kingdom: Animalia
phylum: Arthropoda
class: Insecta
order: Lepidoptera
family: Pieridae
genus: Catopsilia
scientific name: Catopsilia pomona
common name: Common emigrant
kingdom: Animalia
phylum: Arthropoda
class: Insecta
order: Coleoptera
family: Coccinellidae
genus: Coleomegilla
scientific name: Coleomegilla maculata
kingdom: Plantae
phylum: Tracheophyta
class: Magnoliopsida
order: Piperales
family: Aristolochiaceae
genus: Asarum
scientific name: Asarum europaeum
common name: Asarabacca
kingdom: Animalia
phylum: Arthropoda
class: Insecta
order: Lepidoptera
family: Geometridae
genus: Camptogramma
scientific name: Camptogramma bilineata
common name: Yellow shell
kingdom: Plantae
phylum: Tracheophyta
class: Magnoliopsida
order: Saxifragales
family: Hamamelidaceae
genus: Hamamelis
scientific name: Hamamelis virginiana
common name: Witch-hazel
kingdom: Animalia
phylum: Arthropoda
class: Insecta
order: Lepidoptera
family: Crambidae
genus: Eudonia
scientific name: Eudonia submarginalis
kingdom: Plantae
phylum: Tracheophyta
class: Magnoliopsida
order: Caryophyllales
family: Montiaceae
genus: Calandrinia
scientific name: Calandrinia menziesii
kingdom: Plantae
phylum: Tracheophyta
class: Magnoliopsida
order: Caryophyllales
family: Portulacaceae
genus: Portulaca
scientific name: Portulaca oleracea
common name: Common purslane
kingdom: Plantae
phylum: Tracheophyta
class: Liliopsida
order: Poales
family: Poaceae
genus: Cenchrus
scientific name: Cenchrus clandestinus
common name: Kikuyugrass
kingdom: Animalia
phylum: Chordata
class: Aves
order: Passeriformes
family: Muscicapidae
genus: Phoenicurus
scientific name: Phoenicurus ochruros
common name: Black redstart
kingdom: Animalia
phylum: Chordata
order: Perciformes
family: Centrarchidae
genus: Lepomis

——————

# WHAT IS NEEDED
Rewrite these lines from the material, replacing "common name" with "vernacular name" everywhere it appears and leaving everything else unchanged.

# PROBLEM SOLUTION
kingdom: Animalia
phylum: Arthropoda
class: Insecta
order: Lepidoptera
family: Pieridae
genus: Catopsilia
scientific name: Catopsilia pomona
vernacular name: Common emigrant
kingdom: Animalia
phylum: Arthropoda
class: Insecta
order: Coleoptera
family: Coccinellidae
genus: Coleomegilla
scientific name: Coleomegilla maculata
kingdom: Plantae
phylum: Tracheophyta
class: Magnoliopsida
order: Piperales
family: Aristolochiaceae
genus: Asarum
scientific name: Asarum europaeum
vernacular name: Asarabacca
kingdom: Animalia
phylum: Arthropoda
class: Insecta
order: Lepidoptera
family: Geometridae
genus: Camptogramma
scientific name: Camptogramma bilineata
vernacular name: Yellow shell
kingdom: Plantae
phylum: Tracheophyta
class: Magnoliopsida
order: Saxifragales
family: Hamamelidaceae
genus: Hamamelis
scientific name: Hamamelis virginiana
vernacular name: Witch-hazel
kingdom: Animalia
phylum: Arthropoda
class: Insecta
order: Lepidoptera
family: Crambidae
genus: Eudonia
scientific name: Eudonia submarginalis
kingdom: Plantae
phylum: Tracheophyta
class: Magnoliopsida
order: Caryophyllales
family: Montiaceae
genus: Calandrinia
scientific name: Calandrinia menziesii
kingdom: Plantae
phylum: Tracheophyta
class: Magnoliopsida
order: Caryophyllales
family: Portulacaceae
genus: Portulaca
scientific name: Portulaca oleracea
vernacular name: Common purslane
kingdom: Plantae
phylum: Tracheophyta
class: Liliopsida
order: Poales
family: Poaceae
genus: Cenchrus
scientific name: Cenchrus clandestinus
vernacular name: Kikuyugrass
kingdom: Animalia
phylum: Chordata
class: Aves
order: Passeriformes
family: Muscicapidae
genus: Phoenicurus
scientific name: Phoenicurus ochruros
vernacular name: Black redstart
kingdom: Animalia
phylum: Chordata
order: Perciformes
family: Centrarchidae
genus: Lepomis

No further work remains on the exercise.